Democrats eye slipping waiver for Biden’s defense pick into spending bill

Multiple Democrats on the House Armed Services Committee have argued against the last-minute maneuver, saying the issue should be hashed out in public hearings early next January as had already been planned. House Armed Services Chair Adam Smith (D-Wash.) has made clear that he supports bringing in Austin to testify next month before any vote on a waiver.

Clyburn and other Biden allies say they do support including the waiver in the spending bill, which was first reported by Axios.

“The waiver is an important issue, and one that members are going to have to decide on. … I am 100 percent supportive of his nomination, of people supporting the waiver,” Rep. Steven Horsford (D-Nev.), who leads the Biden transition task force for the Congressional Black Caucus, said in an interview.

Asked if he would back slipping a waiver into the spending bill, Horsford said: “I would support an approach like that.”

Sen. Jack Reed (D-R.I.), the top Democrat on the Senate Armed Services Committee, is also supportive of the effort by Democratic leaders to tuck a waiver for Austin into the funding bill, according to a source familiar with the matter.

After backing a waiver for President Donald Trump’s first Defense secretary, Jim Mattis, in 2017, Reed said at the time that he would not support granting another exemption to the seven-year rule. The Rhode Island Democrat has since backtracked, saying in a statement this month that “one cannot separate the waiver from the individual who has been nominated.”

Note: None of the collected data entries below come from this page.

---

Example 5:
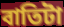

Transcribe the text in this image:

বাতিটাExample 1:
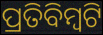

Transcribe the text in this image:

ପ୍ରତିବିମ୍ବଟି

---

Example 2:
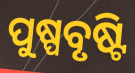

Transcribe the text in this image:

ପୁଷ୍ପବୃଷ୍ଟି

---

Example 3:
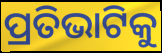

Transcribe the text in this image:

ପ୍ରତିଭାଟିକୁ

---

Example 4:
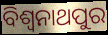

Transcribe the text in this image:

ବିଶ୍ଵନାଥପୁର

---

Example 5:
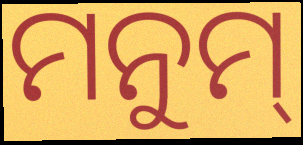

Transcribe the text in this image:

ମନୁମ୍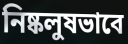
নিষ্কলুষভাবে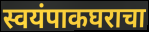
स्वयंपाकघराचा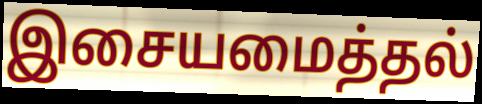
இசையமைத்தல்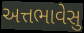
અત્તભાવેસુ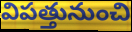
విపత్తునుంచి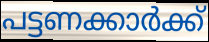
പട്ടണക്കാർക്ക്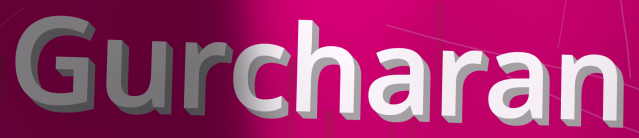
GurcharanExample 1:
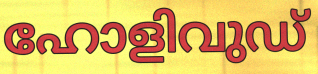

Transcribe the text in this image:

ഹോളിവുഡ്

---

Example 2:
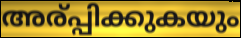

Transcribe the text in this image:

അര്പ്പിക്കുകയും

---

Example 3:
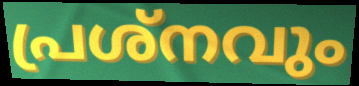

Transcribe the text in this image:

പ്രശ്നവും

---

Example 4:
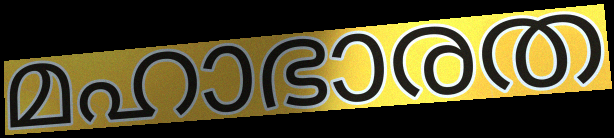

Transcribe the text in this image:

മഹാഭാരത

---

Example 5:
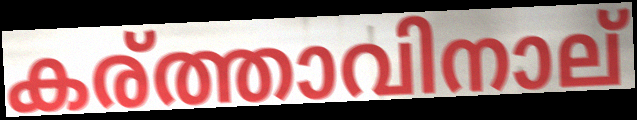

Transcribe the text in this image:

കര്ത്താവിനാല്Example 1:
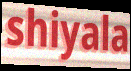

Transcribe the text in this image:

shiyala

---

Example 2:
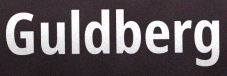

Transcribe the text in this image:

Guldberg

A spokesperson for Reed said that while senators have been discussing procedural options for the Austin waiver, Reed “has not asked for it to be included” in the funding bill.

The issue poses a dilemma for some Democrats, who are afraid to be seen as holding up the nomination for the nation’s first Black defense secretary — but also don’t want to be seen as hypocritical after refusing to support a similar process for Mattis.

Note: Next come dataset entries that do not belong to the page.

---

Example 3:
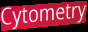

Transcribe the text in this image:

Cytometry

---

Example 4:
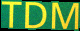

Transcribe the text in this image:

TDM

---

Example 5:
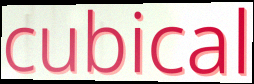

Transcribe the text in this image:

cubical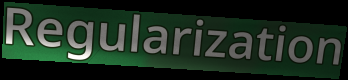
Regularization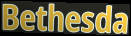
Bethesda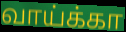
வாய்க்கா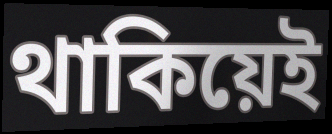
থাকিয়েই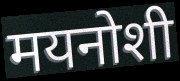
मयनोशी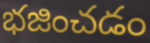
భజించడం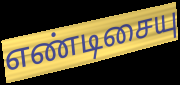
எண்டிசையுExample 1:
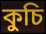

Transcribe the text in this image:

কুচি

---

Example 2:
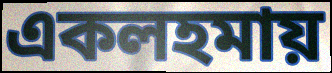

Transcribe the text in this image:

একলহমায়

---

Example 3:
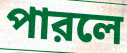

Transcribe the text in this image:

পারলে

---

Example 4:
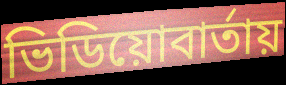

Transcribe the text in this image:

ভিডিয়োবার্তায়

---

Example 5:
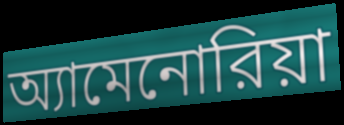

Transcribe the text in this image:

অ্যামেনোরিয়াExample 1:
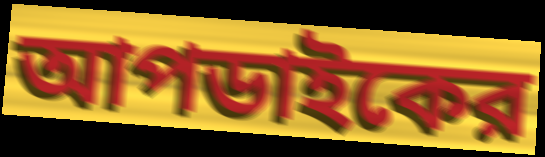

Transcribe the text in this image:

আপডাইকের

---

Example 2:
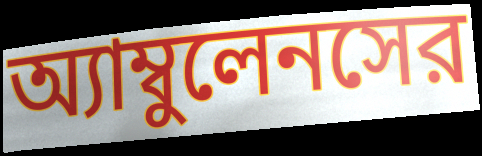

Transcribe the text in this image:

অ্যাম্বুলেনসের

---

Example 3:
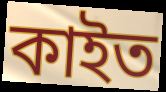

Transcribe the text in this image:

কাইত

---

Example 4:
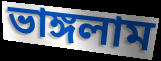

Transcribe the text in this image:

ভাঙ্গলাম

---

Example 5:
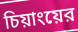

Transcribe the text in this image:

চিয়াংয়েরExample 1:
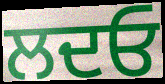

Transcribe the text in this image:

House Majority Leader Steny Hoyer (D-Md.), too, suggested Friday that he supported a full debate on the waiver.

“It’s nothing against Austin … but I think there needs to be debate about it,” Hoyer told reporters. “And I think Austin will be approved. So, it has nothing to do with the individual.”

Senate Minority Leader Chuck Schumer has called Austin a “very good nominee” but has declined to publicly address the waiver issue. A spokesperson for Schumer declined to comment on whether to include it in the spending bill.

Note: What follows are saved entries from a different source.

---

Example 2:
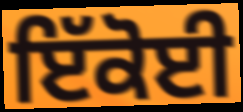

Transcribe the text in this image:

ਇੱਕੋਈ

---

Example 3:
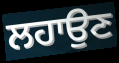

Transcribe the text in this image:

ਲਹਾਉਣ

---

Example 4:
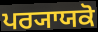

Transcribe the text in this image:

ਪਰ੍ਯਾਯਕੋ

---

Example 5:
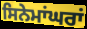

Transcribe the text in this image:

ਸਿਨੇਮਾਂਘਰਾਂ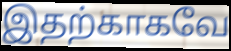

The internal disagreement over the spending bill, though, may ultimately be a moot point: Several sources said they were skeptical Republicans would agree to add the language, though discussions remained in flux Friday afternoon.

Including a waiver in the funding bill would help Democrats avoid the thorny issue. Indeed, some Democrats have privately grumbled about Biden choosing a nominee who requires a waiver.

In 2017, 17 Democratic senators voted against granting a waiver to Mattis; a significant chunk of that group has already gone on record opposing one for Austin, too. Enough Republicans will likely support a waiver for Austin that it won’t be an issue for his nomination.

Passing the waiver in the omnibus would bypass the committee process and notably undercut Smith, who has said Austin should testify before the panel before it votes on yet another waiver. The Washington state Democrat received assurances from Biden’s transition team that they’ll make Austin available to testify in the House as part of his confirmation process.

“If we have to vote on it, then we ought to have the nominee before our committee so that we can ask questions about his understanding of civilian control of the military and to reassure ourselves,” Smith said in an interview last week with MSNBC.

Smith and most House Democrats opposed a waiver for Mattis to serve as Defense secretary after Trump’s transition team barred the retired Marine general from testifying in the House. The waiver for Mattis still easily passed the House and Senate.

Congress has only granted the waiver twice — the first was for legendary Army Gen. George Marshall and the second was for Mattis.

Clyburn’s office, in a statement, confirmed that he supports the granting of a waiver in the omnibus package.

“Gen. Mattis’s waiver was approved without a House hearing, so the precedent has been set,” a Clyburn spokeswoman said.

The discussion of a waiver is among several last-minute issues surrounding the $1.4 trillion omnibus spending package. Federal cash expires at midnight, but the spending bill has been held up as congressional leaders attempt to clinch a long-awaited coronavirus relief deal.

A similar debate played out four years ago, when congressional Republicans weighed whether to use an end-of-year government funding bill to ease Mattis’ confirmation. Lawmakers agreed to include an expedited process for the Senate to consider a waiver for Mattis, but not the waiver itself.

Caitlin Emma and Heather Caygle contributed to this report.